◆ **Problem description**
The lines you return must be all those in the data that hold the string "linejoin".

◆ **Records shown**
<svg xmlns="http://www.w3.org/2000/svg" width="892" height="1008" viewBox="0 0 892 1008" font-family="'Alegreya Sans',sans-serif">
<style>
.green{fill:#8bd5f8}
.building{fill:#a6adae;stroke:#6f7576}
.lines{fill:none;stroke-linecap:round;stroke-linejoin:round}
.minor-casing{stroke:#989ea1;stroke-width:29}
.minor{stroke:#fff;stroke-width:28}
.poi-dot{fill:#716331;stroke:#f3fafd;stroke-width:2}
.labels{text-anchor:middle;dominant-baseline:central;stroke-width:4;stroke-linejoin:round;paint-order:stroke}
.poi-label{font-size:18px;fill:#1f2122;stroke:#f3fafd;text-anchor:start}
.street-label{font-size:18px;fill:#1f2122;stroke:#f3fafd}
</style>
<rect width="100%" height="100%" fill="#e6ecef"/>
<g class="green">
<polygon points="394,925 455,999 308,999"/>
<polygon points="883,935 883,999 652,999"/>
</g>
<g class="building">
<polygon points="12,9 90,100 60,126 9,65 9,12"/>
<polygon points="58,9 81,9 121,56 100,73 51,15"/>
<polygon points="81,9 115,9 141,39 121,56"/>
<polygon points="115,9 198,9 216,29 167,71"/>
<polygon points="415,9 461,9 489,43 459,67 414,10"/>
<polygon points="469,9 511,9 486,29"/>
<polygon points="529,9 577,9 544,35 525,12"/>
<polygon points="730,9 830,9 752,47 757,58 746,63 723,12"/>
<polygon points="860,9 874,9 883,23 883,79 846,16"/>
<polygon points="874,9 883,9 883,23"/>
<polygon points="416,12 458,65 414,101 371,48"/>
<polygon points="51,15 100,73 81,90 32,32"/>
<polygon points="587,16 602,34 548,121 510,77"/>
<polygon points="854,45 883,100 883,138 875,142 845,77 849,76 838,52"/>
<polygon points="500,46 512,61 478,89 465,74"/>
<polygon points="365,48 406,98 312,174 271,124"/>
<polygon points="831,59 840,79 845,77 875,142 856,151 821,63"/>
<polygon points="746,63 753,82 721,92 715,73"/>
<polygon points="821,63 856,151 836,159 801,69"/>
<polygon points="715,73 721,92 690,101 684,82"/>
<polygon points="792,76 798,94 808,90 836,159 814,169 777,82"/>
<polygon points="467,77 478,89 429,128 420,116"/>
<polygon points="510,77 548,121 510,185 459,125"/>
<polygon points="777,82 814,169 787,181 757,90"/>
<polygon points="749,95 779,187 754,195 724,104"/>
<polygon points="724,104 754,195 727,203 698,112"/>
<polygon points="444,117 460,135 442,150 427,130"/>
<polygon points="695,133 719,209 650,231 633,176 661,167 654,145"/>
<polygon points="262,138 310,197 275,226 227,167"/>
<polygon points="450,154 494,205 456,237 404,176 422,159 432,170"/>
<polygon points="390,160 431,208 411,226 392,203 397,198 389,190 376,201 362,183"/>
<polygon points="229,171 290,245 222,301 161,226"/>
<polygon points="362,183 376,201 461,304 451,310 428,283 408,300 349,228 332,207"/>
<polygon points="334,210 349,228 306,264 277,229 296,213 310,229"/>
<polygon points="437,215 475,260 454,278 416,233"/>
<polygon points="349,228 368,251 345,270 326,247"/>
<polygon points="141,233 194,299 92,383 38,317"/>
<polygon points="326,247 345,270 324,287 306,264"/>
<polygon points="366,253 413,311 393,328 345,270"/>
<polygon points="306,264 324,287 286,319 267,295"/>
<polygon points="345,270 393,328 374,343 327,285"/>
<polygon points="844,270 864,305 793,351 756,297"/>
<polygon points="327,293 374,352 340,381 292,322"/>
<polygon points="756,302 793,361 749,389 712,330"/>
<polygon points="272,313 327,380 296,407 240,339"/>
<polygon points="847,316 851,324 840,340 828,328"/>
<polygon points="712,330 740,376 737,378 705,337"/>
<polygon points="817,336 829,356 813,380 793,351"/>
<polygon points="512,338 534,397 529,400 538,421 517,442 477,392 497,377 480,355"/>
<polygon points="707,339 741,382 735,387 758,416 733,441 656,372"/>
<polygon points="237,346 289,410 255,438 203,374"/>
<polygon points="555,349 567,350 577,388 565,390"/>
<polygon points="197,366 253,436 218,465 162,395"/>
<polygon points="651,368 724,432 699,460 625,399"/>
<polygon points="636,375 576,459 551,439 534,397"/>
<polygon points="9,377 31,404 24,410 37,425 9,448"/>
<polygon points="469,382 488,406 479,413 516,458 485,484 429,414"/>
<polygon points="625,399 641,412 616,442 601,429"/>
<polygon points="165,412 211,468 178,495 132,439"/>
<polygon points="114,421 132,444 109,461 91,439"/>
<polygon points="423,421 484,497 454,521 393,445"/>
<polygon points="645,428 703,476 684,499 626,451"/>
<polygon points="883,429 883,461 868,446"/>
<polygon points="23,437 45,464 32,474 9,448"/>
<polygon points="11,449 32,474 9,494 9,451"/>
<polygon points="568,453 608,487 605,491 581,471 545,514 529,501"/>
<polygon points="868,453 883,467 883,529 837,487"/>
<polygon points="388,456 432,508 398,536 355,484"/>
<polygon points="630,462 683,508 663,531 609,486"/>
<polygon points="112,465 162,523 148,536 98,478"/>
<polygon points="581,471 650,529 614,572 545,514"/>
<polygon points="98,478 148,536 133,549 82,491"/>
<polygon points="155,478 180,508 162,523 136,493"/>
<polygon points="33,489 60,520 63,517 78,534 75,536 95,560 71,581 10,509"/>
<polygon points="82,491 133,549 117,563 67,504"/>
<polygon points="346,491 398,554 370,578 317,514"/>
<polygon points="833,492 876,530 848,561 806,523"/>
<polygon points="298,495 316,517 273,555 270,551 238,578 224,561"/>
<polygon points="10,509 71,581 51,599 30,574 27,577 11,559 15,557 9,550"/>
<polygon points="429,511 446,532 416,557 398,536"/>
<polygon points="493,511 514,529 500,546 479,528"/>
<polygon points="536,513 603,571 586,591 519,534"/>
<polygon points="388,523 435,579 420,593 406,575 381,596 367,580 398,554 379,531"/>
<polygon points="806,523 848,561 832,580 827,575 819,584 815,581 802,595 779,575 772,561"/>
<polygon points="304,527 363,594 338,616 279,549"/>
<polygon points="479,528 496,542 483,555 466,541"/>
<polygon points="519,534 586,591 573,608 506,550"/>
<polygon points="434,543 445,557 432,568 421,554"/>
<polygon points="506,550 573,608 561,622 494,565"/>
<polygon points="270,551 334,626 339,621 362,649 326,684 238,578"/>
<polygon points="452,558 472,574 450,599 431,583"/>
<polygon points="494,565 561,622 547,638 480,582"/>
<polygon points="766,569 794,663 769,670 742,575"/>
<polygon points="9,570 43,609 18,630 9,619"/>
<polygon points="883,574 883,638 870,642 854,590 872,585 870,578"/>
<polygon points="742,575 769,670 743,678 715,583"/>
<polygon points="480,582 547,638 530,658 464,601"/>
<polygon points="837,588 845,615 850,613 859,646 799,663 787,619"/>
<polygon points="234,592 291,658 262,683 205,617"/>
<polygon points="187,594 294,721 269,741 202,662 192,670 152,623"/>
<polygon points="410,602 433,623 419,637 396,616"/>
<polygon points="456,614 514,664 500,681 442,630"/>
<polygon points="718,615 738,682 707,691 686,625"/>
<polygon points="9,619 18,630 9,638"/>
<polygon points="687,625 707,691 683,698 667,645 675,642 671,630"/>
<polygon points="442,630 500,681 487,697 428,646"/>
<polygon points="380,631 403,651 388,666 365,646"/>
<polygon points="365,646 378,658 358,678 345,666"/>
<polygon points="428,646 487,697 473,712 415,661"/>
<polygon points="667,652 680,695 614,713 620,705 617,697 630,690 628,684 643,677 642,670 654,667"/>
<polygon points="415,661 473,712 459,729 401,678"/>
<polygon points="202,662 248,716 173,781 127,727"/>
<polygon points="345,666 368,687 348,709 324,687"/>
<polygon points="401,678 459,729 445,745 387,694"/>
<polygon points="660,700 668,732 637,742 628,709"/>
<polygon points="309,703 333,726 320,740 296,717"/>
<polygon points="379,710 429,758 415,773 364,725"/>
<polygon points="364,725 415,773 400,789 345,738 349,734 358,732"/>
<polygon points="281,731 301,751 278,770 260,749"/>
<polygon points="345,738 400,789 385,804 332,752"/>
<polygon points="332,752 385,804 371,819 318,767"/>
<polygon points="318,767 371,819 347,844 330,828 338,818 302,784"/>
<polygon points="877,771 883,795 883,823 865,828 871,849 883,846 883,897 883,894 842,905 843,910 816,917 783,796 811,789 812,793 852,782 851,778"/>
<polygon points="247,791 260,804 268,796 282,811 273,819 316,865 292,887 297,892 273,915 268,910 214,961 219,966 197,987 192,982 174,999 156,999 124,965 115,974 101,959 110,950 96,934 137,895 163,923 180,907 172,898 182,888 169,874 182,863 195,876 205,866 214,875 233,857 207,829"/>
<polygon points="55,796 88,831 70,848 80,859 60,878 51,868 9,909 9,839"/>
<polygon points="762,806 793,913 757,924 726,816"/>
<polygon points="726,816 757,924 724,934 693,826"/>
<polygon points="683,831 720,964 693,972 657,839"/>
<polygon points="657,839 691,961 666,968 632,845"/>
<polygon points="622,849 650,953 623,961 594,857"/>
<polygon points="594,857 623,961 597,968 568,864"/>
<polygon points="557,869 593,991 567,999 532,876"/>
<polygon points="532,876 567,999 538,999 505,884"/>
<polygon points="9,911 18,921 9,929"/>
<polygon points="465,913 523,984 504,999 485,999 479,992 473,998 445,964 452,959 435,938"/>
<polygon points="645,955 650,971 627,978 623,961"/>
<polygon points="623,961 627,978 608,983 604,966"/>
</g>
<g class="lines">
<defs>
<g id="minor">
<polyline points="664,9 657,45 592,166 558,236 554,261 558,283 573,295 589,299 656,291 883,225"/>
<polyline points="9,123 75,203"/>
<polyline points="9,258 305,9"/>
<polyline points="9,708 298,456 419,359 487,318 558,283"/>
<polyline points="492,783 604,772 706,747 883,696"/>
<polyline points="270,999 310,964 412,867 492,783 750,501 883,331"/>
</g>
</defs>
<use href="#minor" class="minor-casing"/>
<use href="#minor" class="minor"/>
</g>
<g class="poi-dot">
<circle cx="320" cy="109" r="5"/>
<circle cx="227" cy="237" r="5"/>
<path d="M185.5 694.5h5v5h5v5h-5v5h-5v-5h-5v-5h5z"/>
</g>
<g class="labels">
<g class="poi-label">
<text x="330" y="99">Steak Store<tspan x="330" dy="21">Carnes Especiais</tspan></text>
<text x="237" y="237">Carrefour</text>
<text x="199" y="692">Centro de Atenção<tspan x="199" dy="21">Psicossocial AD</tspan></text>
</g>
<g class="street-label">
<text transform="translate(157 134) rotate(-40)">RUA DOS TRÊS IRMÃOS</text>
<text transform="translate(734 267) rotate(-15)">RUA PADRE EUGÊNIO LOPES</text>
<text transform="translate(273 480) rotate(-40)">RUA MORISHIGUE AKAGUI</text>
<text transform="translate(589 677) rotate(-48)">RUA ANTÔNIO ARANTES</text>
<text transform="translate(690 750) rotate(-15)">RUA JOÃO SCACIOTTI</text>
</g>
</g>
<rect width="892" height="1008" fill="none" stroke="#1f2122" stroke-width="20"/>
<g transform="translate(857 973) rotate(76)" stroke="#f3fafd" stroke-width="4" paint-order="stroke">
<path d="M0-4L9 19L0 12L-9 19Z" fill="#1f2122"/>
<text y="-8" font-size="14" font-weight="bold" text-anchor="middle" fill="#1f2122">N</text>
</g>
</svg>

◆ **Final answer**
.lines{fill:none;stroke-linecap:round;stroke-linejoin:round}
.labels{text-anchor:middle;dominant-baseline:central;stroke-width:4;stroke-linejoin:round;paint-order:stroke}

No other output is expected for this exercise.